A large number of interesting financial stories have hit the wires in the last 18 months. From giant companies crumbling, like General Motors and Bear Stearns, to the erosion of the middle class dream of home ownership and suburban comfort. However, few tales of economic setback reflect better the furious, credit-based spending free-for-all of the last several years more so than the bankruptcy of The Yellowstone Club, a private ski resort community near Bozeman, Montana.
It's hard to not to use the term "elitist" when describing the very existence of The Yellowstone Club, which not only gobbled up pristine Montana wild lands to build a secluded residential enclave, but also made potential members demonstrate personal wealth in the millions before even being considered for membership. And, just like the hopeful home buyer in places like Detroit, Phoenix and most parts of Florida, it's collapse simply came down to signing a bad mortgage. In this case, a $370 million mortgage. So nonchalant were the bankers with the club's owner, Tim and Edra Blixseth, that they simply flipped a coin to determine if the bank's fee should be two percent or three. It doesn't matter who won the toss.

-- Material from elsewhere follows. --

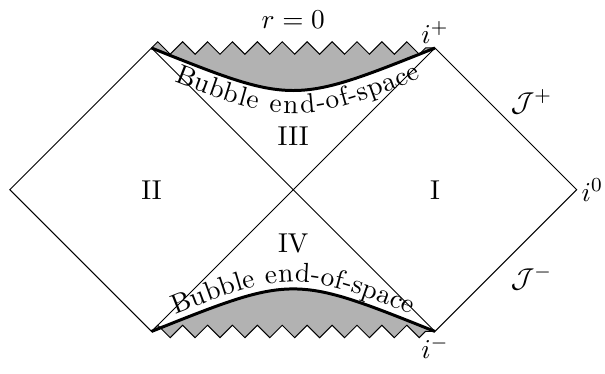
Figure 4 . Penrose diagram of the black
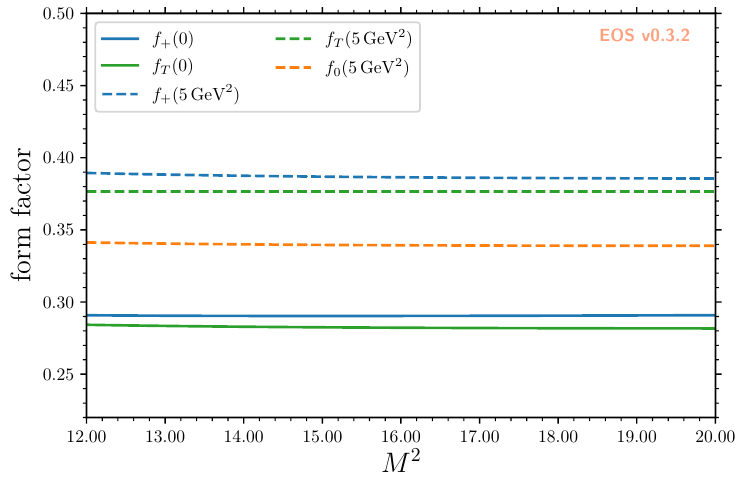
Figure 2 . The dependence of the form factors f + (in blue), f 0 (in orange), and f T (in green) on the Borel parameter M 2 . We exemplify this dependence for two different choices of q 2 : 0 GeV 2 (solid lines), and 5 GeV 2 (dashed lines). The form factor f 0 coincides with f + at q 2 = 0 , and is therefore not depicted at this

However, this is not simply another bankruptcy story. This tale also deals in controversy, aggressive lending, marital warfare, famous names, tons of money and perfectly encapsulates the country's growing animosity toward the reckless spending by some of our country's uber-wealthy.

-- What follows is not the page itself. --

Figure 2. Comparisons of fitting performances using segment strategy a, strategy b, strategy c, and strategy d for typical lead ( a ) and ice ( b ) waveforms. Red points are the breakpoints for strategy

When The Yellowstone Club finally filed Chapter 11 bankruptcy back in November 2008, it had only $40,000 in its checking account, despite recording $370 million in loans from primary creditor Credit Suisse, $88 million in membership initiation dues and $5 million in annual dues.
Many deals were trying to be worked to prevent the bankruptcy, including more loans from Credit Suisse and a potential buyout from minority creditor CrossHarbor Capital Partners. However, Credit Suisse stated firmly that it would not allow another organization to gain a majority foothold and threatened to fight the potential deal. Their grandstanding paid off, as the club's owners, Tim and Edra Blixseth, who originally favored the CrossHarbor plan, shifted support toward a bridge loan plan from Credit Suisse. The new loan would keep things operating long enough to formulate a long-term plan to keep the club open.
In the midst of the financial plan debates, the Blixseth marriage was racing down the slope of divorce, further complicating a potentially new ownership structure. Thanks to a loan (yes, even more money) of $35 million to Edra from CrossHarbor, she was able to buy out her husband and gain control of the club. Despite her allegiance to Credit Suisse, she put herself on the hook for a whole lot more money to a group she publicly rejected, perpetuating the high-stakes soap opera.
In September 2008, Ms. Blixseth was looking to undermine Credit Suisse. In unison with CrossHarbor, she arranged to have a private neighborhood management company out of Phoenix take over the community's operation and get building back on track. The alleged goal of the new three-way relationship was to push Credit Suisse out of the picture.
Obviously it didn't work. The club's finances were much worse than Ms. Blixseth was communicating to everyone involved. Employees were using personal credit cards to buy club items, quitting in droves and vendors were clamoring to get invoices paid.
Still, Credit Suisse is no victim. As a result of what bankruptcy Judge Ralph Kirscher (who demonstrated exceptional insight and business savvy during the circus-like hearings), called "predatory lending with no regard for its consequences", he stripped Credit Suisse of their first lien position, making them second fiddle after all.
While there are endless spur trails of lawsuits, lost money and endless examples of blatant greed, the whole thing came to rest last week, May 18, with a settlement of $80 million to Credit Suisse and Cross Harbor's majority partner, Sam Byrne, buying the club for $115 million. What a deal.